**Избранный отрывок:**
----
В донесении японского военного атташе Кавабэ в связи с директивой, касающейся плана политико-стратегических мероприятий, Сталин обратил внимание на оценку японцами национальных проблем в СССР.

«…3. В свете истории образования Союза ССР видно, что национальности Советского Союза не имели сильной тяги к самостоятельности и были неспособны отстоять свою независимость…

6. В чьих руках находится центральная власть Советского Союза». В этом разделе Кавабэ расписывает национальную принадлежность руководителей партии (Политбюро, Оргбюро, Секретариат, Совнарком, другие учреждения) и делает вывод, что «нет никаких данных для того, чтобы говорить о том, что центральный аппарат подобран тенденциозно в национальном отношении.

7. Мало шансов на то, что национальное движение внутри Советского Союза может возникнуть исключительно на почве простой тенденции к самоуправлению; эта тенденция будет играть роль вторичного фактора, а на первом плане будут стоять определенные социальные и политические проблемы».
----
**Исходные данные:**
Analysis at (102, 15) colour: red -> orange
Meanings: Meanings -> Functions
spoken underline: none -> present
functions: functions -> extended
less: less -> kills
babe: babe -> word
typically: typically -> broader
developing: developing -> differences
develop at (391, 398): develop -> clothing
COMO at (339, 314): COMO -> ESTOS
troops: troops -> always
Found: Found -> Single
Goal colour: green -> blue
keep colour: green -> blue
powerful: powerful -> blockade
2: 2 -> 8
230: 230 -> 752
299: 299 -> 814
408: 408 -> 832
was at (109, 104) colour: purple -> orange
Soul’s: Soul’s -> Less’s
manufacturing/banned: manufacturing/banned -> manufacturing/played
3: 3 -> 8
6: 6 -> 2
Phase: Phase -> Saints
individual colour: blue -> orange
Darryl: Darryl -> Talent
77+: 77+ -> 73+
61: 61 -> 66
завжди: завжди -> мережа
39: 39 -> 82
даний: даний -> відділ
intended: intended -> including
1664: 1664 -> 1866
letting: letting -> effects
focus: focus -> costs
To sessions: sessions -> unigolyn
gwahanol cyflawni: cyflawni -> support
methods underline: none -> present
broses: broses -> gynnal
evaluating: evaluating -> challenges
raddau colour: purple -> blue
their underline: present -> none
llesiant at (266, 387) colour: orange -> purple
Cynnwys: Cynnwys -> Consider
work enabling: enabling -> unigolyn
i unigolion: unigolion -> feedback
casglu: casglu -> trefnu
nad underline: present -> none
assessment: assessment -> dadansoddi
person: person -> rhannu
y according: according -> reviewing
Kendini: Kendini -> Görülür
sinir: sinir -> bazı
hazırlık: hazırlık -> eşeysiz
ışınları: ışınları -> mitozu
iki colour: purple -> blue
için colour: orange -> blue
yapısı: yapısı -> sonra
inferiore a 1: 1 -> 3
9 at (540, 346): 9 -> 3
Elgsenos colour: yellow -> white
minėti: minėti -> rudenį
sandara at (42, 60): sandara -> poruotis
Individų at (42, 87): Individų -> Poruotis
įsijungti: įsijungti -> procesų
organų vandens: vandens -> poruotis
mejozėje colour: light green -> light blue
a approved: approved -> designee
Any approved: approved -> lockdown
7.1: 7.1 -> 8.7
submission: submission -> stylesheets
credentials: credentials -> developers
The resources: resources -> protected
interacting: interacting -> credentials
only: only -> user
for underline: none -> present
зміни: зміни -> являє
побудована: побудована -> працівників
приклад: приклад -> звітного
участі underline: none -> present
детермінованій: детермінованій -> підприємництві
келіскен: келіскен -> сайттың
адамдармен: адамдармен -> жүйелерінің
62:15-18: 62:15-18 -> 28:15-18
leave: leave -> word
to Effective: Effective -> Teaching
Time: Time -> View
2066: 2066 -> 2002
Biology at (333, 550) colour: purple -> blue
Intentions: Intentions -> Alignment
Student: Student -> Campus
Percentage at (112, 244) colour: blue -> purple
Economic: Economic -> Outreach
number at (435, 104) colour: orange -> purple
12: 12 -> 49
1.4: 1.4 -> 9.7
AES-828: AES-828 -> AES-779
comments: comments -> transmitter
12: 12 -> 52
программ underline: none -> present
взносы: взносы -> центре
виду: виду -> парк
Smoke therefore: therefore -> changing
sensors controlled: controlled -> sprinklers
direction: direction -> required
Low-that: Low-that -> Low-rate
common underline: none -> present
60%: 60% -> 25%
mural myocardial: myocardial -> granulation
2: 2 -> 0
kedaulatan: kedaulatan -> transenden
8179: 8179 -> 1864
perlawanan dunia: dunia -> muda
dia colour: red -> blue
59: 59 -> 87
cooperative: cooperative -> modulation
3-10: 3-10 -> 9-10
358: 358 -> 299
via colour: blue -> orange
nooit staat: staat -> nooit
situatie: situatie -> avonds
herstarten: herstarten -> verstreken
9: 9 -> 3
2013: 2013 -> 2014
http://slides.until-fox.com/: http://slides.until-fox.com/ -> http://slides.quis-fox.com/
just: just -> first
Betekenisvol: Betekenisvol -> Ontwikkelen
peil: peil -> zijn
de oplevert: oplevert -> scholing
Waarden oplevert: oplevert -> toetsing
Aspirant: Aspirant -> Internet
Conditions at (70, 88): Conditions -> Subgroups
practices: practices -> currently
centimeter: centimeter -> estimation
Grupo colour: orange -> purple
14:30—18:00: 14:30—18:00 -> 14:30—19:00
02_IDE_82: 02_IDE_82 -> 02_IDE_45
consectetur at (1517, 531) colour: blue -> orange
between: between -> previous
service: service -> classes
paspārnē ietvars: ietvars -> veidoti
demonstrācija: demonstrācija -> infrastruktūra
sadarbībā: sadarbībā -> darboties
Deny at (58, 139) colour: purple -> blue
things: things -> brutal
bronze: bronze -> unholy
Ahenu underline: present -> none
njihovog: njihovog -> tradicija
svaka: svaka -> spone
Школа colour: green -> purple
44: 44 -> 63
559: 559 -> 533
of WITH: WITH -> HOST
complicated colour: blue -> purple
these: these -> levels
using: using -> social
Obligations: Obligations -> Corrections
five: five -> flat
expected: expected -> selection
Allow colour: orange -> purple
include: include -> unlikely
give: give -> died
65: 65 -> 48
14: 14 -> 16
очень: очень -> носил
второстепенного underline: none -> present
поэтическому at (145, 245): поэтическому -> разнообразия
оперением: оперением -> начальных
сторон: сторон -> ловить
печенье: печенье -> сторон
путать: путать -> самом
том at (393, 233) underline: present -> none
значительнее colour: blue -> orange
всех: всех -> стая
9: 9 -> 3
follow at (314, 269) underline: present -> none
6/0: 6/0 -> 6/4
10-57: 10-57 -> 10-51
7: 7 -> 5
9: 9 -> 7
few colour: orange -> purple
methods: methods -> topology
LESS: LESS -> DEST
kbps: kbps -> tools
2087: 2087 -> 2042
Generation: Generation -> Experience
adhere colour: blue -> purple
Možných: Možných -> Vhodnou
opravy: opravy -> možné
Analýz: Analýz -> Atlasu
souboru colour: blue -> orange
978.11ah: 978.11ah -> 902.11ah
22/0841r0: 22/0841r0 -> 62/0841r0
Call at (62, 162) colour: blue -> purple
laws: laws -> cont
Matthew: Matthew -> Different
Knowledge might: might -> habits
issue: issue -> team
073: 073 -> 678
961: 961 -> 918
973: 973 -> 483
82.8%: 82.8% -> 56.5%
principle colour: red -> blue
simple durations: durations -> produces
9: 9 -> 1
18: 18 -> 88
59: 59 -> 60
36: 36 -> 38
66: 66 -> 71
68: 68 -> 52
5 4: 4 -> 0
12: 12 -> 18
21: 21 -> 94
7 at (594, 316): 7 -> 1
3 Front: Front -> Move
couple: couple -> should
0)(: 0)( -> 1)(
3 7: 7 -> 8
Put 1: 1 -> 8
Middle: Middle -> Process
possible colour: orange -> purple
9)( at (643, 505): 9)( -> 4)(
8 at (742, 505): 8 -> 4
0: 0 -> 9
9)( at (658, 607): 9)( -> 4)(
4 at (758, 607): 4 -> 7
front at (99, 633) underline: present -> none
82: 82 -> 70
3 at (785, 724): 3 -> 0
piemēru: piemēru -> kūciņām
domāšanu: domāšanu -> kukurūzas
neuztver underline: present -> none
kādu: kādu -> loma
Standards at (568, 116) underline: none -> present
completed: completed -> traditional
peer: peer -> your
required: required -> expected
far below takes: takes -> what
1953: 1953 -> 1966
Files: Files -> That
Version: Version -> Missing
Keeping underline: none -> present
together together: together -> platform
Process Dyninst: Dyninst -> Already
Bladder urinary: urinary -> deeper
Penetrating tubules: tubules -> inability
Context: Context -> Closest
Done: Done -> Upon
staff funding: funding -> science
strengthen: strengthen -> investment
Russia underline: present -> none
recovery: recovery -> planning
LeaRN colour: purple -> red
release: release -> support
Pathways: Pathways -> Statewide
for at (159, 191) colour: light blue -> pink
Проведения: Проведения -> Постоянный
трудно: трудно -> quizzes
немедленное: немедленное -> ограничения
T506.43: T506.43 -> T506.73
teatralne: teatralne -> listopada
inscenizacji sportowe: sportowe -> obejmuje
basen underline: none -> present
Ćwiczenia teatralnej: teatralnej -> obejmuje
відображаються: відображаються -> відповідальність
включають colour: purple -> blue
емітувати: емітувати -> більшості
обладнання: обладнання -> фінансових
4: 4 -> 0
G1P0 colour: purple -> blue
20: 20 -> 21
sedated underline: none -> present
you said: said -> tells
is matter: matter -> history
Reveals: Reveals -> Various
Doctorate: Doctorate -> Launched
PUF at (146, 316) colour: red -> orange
----
**Задания:**
- 1) Ответьте на вопросы по отрывку о донесении Кавабэ:
(a) Какую должность занимал Кавабэ?
(b) К какому выводу о центральном аппарате приходит Кавабэ в пункте 6?
(c) Что, согласно пункту 7, будет стоять на первом плане?
- 2) Назовите все органы, которые в отрывке о донесении Кавабэ перечислены в скобках поименно.
- 3) Продолжите отрывок о донесении Кавабэ, начав сразу после его последнего предложения.
Перечень по содержанию никак не связан с отрывком.

**Ответы к заданиям:**
- 1)
(a) Кавабэ был японским военным атташе.
(b) Он пришел к выводу, что нет никаких данных, позволяющих говорить, будто центральный аппарат подобран тенденциозно в национальном отношении.
(c) На первом плане будут стоять определенные социальные и политические проблемы.

- 2) Политбюро, Оргбюро, Секретариат, Совнарком.

- 3)
В этом разделе пророчески говорится, что «национальное движение может возникнуть только как реакция на внутриполитические мероприятия советской власти или в связи с антисоветским движением, которое будет политически инспирироваться извне. Чисто националистические мотивы могут играть роль только побочную

Сталин отчеркнул только один абзац, в котором говорится: «Карельская проблема возникла не потому, что карелы стремятся к самоопределению, а в результате действий группы финнов, исповедующих лозунг великой Финляндии и стремящихся к возвращению Карелии в состав Финляндии».

«8. Контрполитика советского правительства в отношении нац. движения целиком совпадает с политикой советизации данного района.

9. При проведении политико-стратегических мероприятий против СССР следует основное внимание обратить на чисто политические проблемы, отведя на второй план использование национально-психологических мотивов.

Поводов для того, чтобы способствовать чувству возмущения какой-либо национальности, оперируя данными о том, что эта нация находится на особом счету и находится в тяжелом угнетенном положении, очень мало. Кроме того, трудно сейчас найти ту национальность в составе СССР, которая бы обладала реальной силой и стремилась бы к независимости. Если что и вызывает недовольство населения, так это непримиримо твердая политика сталинизма».

Сталин отчеркнул на полях этот абзац, кроме последней фразы. Затем, другим карандашом, отчеркнул и ее.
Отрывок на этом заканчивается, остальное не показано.